### What needs to be done
Make an exact copy of all the data, pictures excluded.

Data records Block Start

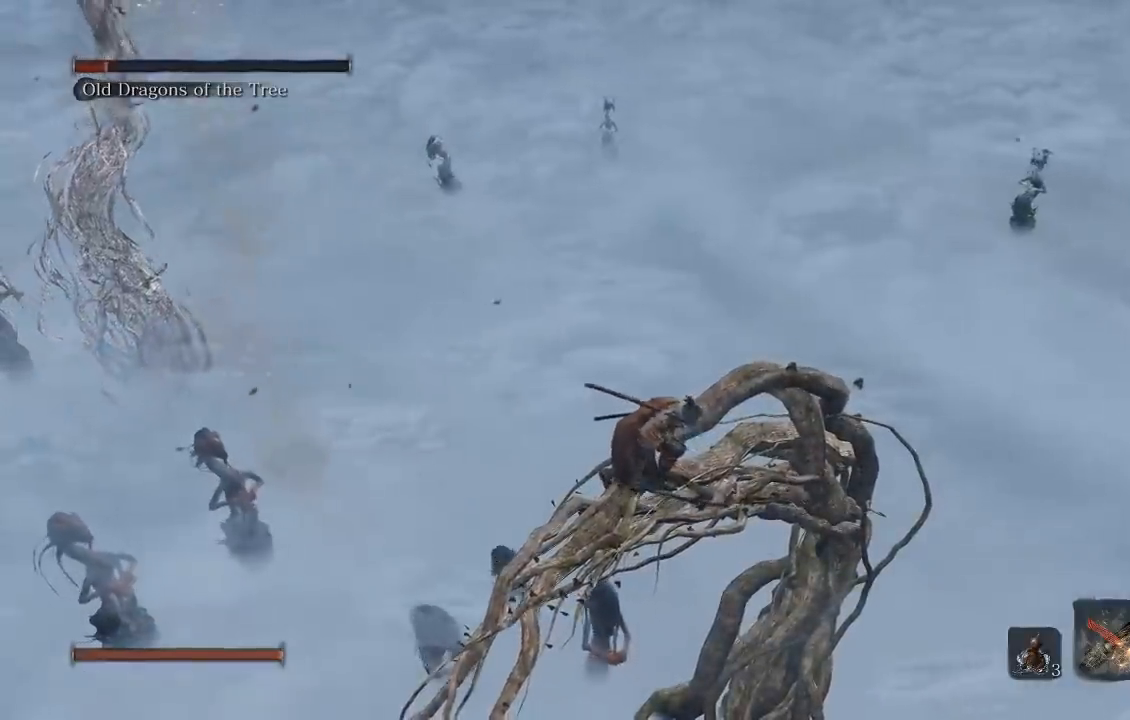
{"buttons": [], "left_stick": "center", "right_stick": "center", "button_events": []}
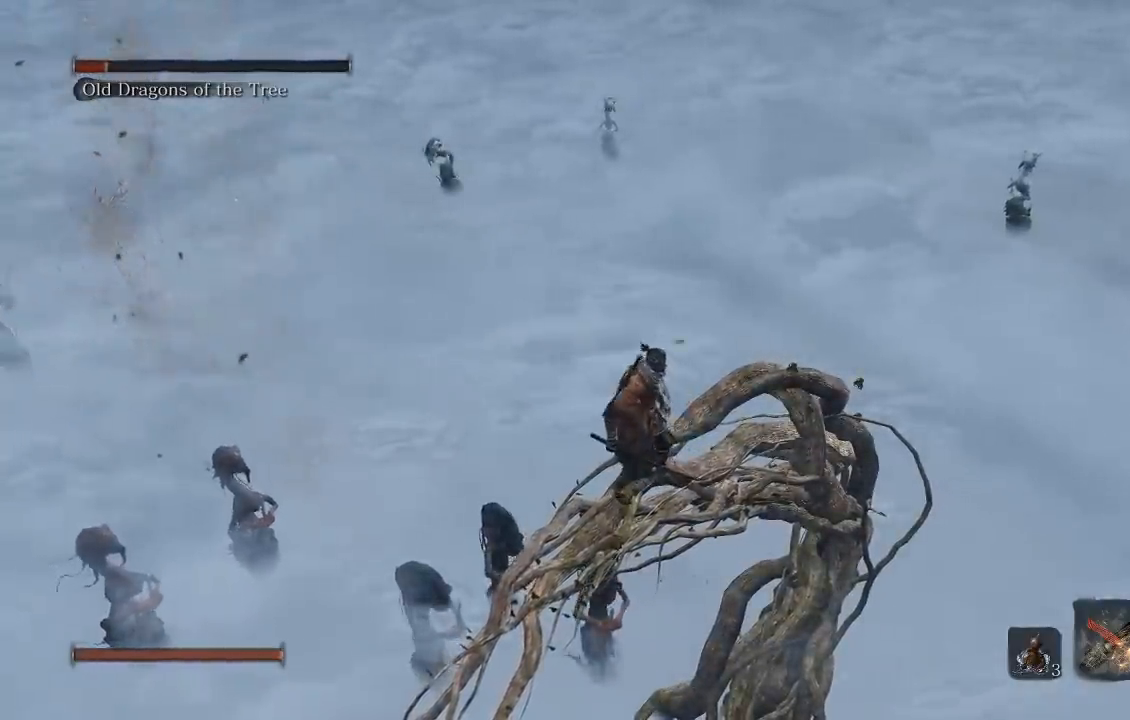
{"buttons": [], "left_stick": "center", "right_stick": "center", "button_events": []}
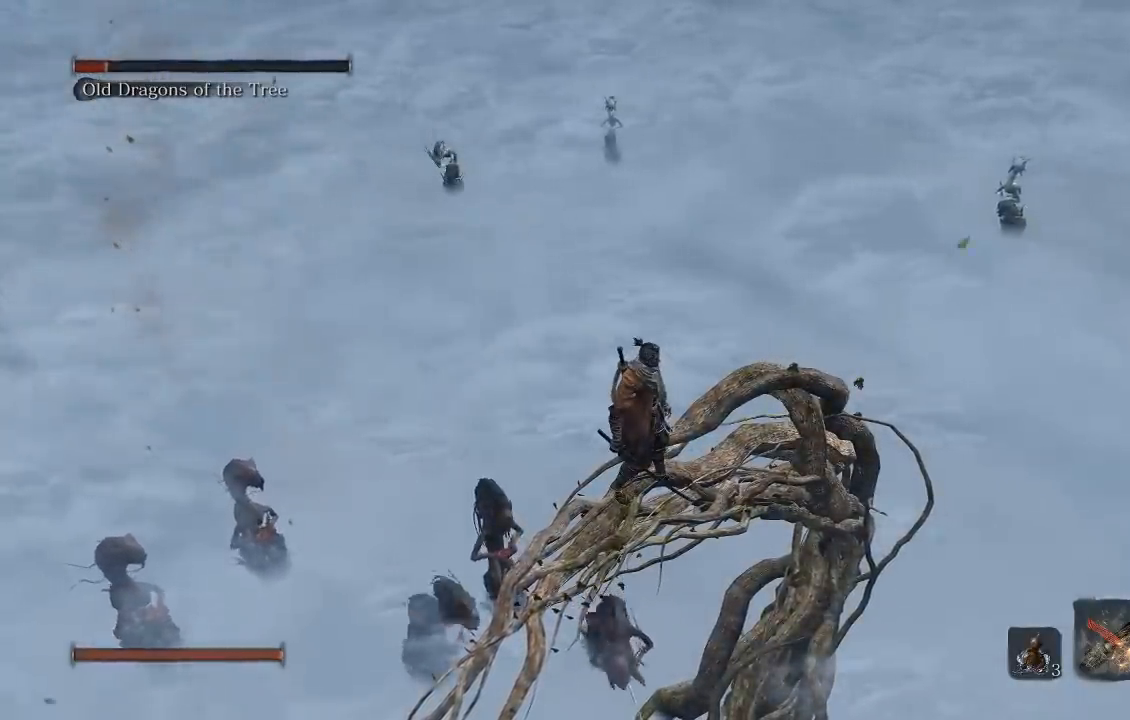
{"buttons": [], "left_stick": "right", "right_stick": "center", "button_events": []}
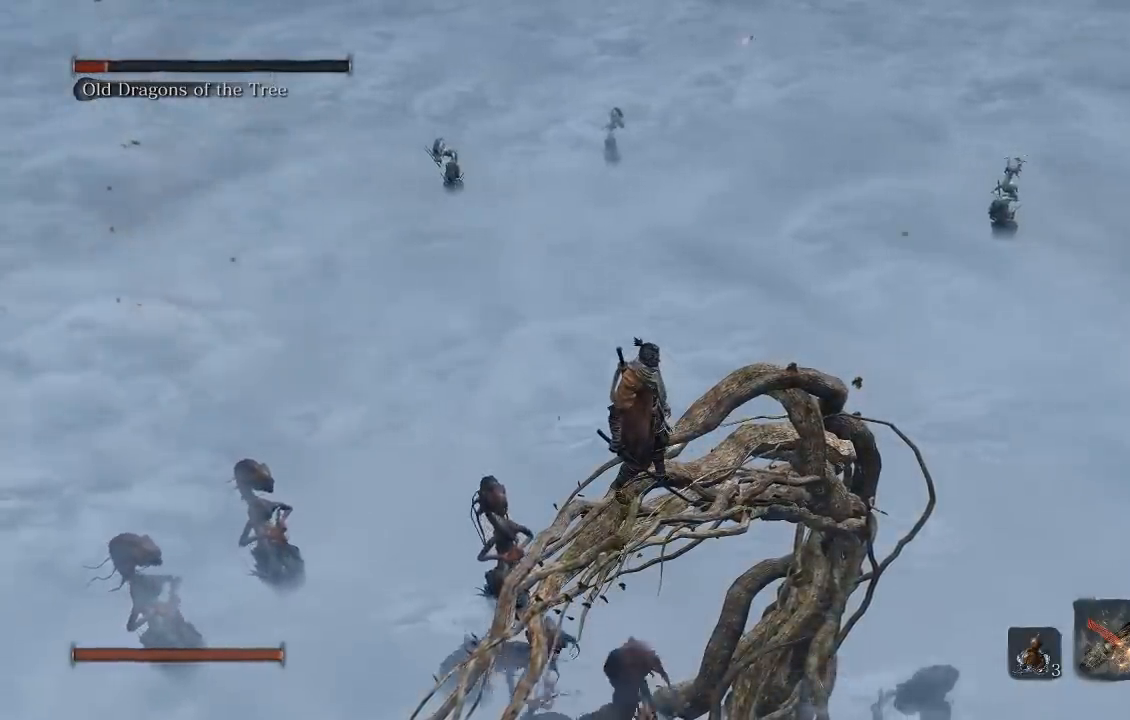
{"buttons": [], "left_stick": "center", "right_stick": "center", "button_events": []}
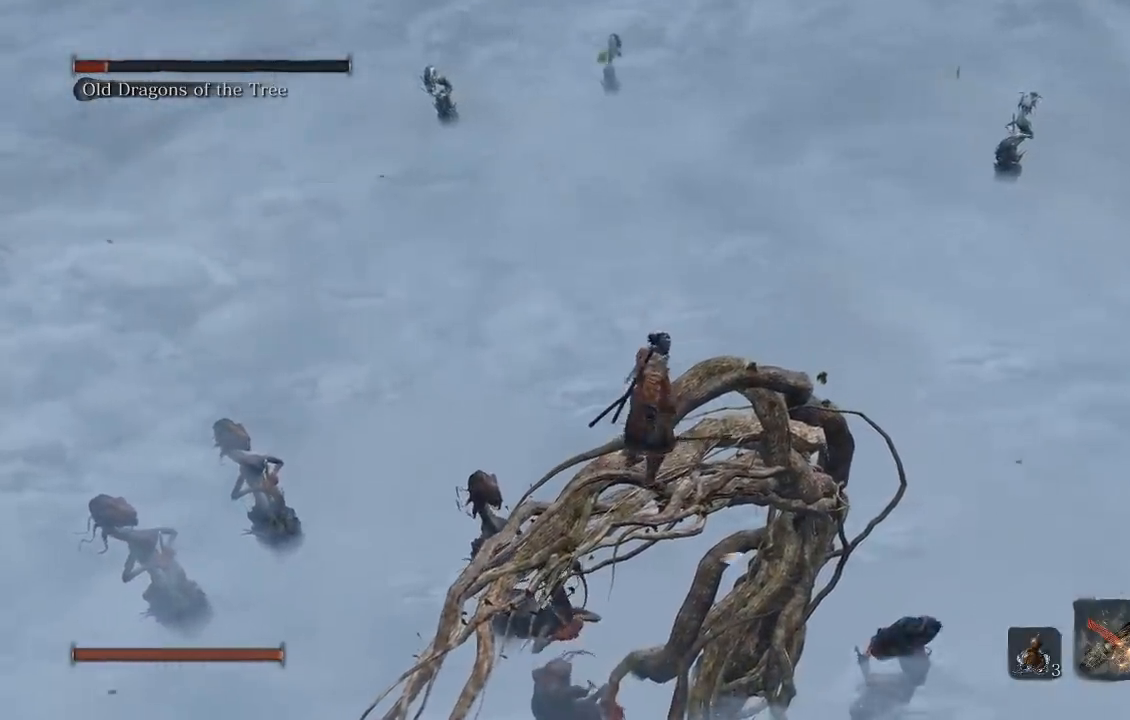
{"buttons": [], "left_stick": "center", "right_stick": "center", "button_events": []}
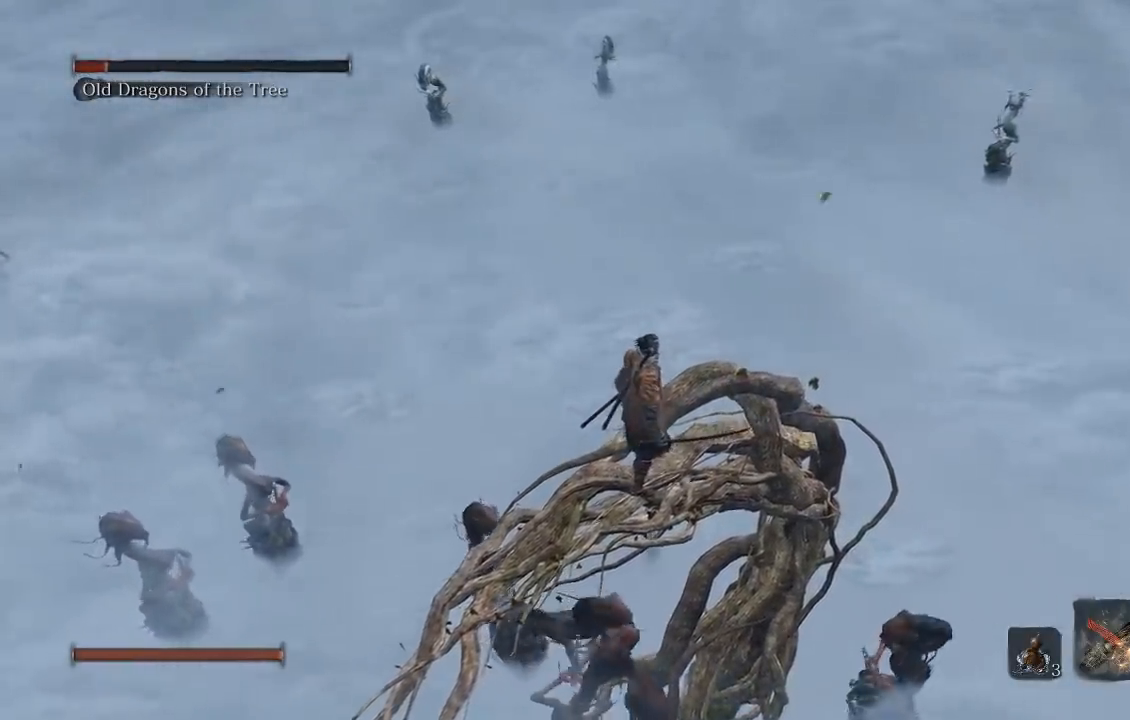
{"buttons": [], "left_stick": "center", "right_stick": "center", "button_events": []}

Data records Block End

### Output of the task
{"buttons": [], "left_stick": "center", "right_stick": "center", "button_events": []}
{"buttons": [], "left_stick": "center", "right_stick": "center", "button_events": []}
{"buttons": [], "left_stick": "right", "right_stick": "center", "button_events": []}
{"buttons": [], "left_stick": "center", "right_stick": "center", "button_events": []}
{"buttons": [], "left_stick": "center", "right_stick": "center", "button_events": []}
{"buttons": [], "left_stick": "center", "right_stick": "center", "button_events": []}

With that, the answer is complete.